→ **Task objective**: Return all the records, each one exactly as given.

▬▬▬▬▬▬

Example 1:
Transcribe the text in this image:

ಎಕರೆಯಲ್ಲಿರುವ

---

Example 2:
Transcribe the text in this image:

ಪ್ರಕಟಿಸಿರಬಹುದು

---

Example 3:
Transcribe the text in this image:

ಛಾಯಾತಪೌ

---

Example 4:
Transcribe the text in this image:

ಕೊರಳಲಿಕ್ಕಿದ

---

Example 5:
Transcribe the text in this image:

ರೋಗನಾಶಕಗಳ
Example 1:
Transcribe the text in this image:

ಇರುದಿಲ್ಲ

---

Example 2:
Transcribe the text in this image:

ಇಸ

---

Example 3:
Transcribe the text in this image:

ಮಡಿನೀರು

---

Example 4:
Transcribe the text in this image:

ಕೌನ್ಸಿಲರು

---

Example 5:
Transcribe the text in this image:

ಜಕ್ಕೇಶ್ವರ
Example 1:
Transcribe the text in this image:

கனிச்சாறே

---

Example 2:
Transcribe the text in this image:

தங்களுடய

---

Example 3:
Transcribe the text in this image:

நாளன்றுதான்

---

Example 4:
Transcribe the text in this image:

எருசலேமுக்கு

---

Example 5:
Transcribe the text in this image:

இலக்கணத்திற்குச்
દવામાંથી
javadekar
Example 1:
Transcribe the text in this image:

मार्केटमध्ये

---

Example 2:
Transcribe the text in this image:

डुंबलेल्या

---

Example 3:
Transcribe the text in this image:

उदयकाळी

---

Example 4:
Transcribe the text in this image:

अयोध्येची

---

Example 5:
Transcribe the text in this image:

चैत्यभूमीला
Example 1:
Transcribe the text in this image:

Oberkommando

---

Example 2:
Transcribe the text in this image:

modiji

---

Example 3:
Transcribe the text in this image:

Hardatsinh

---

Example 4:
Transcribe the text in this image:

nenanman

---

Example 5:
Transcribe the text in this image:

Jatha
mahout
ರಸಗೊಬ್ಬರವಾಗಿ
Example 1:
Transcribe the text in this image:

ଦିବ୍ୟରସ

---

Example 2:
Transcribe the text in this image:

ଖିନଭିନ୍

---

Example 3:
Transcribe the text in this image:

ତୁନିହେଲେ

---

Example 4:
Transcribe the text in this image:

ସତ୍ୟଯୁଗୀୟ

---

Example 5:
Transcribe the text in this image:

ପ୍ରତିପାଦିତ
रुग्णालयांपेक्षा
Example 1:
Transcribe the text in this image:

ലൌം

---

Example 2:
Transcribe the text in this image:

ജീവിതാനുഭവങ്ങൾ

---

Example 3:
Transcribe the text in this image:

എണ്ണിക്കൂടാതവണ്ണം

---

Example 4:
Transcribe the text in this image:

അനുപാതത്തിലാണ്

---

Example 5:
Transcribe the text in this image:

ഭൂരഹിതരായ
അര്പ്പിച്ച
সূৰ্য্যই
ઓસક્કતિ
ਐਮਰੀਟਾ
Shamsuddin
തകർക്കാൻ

▬▬▬▬▬▬

→ **The answer**:
Example 1:
Transcribe the text in this image:

ಎಕರೆಯಲ್ಲಿರುವ

---

Example 2:
Transcribe the text in this image:

ಪ್ರಕಟಿಸಿರಬಹುದು

---

Example 3:
Transcribe the text in this image:

ಛಾಯಾತಪೌ

---

Example 4:
Transcribe the text in this image:

ಕೊರಳಲಿಕ್ಕಿದ

---

Example 5:
Transcribe the text in this image:

ರೋಗನಾಶಕಗಳ
Example 1:
Transcribe the text in this image:

ಇರುದಿಲ್ಲ

---

Example 2:
Transcribe the text in this image:

ಇಸ

---

Example 3:
Transcribe the text in this image:

ಮಡಿನೀರು

---

Example 4:
Transcribe the text in this image:

ಕೌನ್ಸಿಲರು

---

Example 5:
Transcribe the text in this image:

ಜಕ್ಕೇಶ್ವರ
Example 1:
Transcribe the text in this image:

கனிச்சாறே

---

Example 2:
Transcribe the text in this image:

தங்களுடய

---

Example 3:
Transcribe the text in this image:

நாளன்றுதான்

---

Example 4:
Transcribe the text in this image:

எருசலேமுக்கு

---

Example 5:
Transcribe the text in this image:

இலக்கணத்திற்குச்
દવામાંથી
javadekar
Example 1:
Transcribe the text in this image:

मार्केटमध्ये

---

Example 2:
Transcribe the text in this image:

डुंबलेल्या

---

Example 3:
Transcribe the text in this image:

उदयकाळी

---

Example 4:
Transcribe the text in this image:

अयोध्येची

---

Example 5:
Transcribe the text in this image:

चैत्यभूमीला
Example 1:
Transcribe the text in this image:

Oberkommando

---

Example 2:
Transcribe the text in this image:

modiji

---

Example 3:
Transcribe the text in this image:

Hardatsinh

---

Example 4:
Transcribe the text in this image:

nenanman

---

Example 5:
Transcribe the text in this image:

Jatha
mahout
ರಸಗೊಬ್ಬರವಾಗಿ
Example 1:
Transcribe the text in this image:

ଦିବ୍ୟରସ

---

Example 2:
Transcribe the text in this image:

ଖିନଭିନ୍

---

Example 3:
Transcribe the text in this image:

ତୁନିହେଲେ

---

Example 4:
Transcribe the text in this image:

ସତ୍ୟଯୁଗୀୟ

---

Example 5:
Transcribe the text in this image:

ପ୍ରତିପାଦିତ
रुग्णालयांपेक्षा
Example 1:
Transcribe the text in this image:

ലൌം

---

Example 2:
Transcribe the text in this image:

ജീവിതാനുഭവങ്ങൾ

---

Example 3:
Transcribe the text in this image:

എണ്ണിക്കൂടാതവണ്ണം

---

Example 4:
Transcribe the text in this image:

അനുപാതത്തിലാണ്

---

Example 5:
Transcribe the text in this image:

ഭൂരഹിതരായ
അര്പ്പിച്ച
সূৰ্য্যই
ઓસક્કતિ
ਐਮਰੀਟਾ
Shamsuddin
തകർക്കാൻ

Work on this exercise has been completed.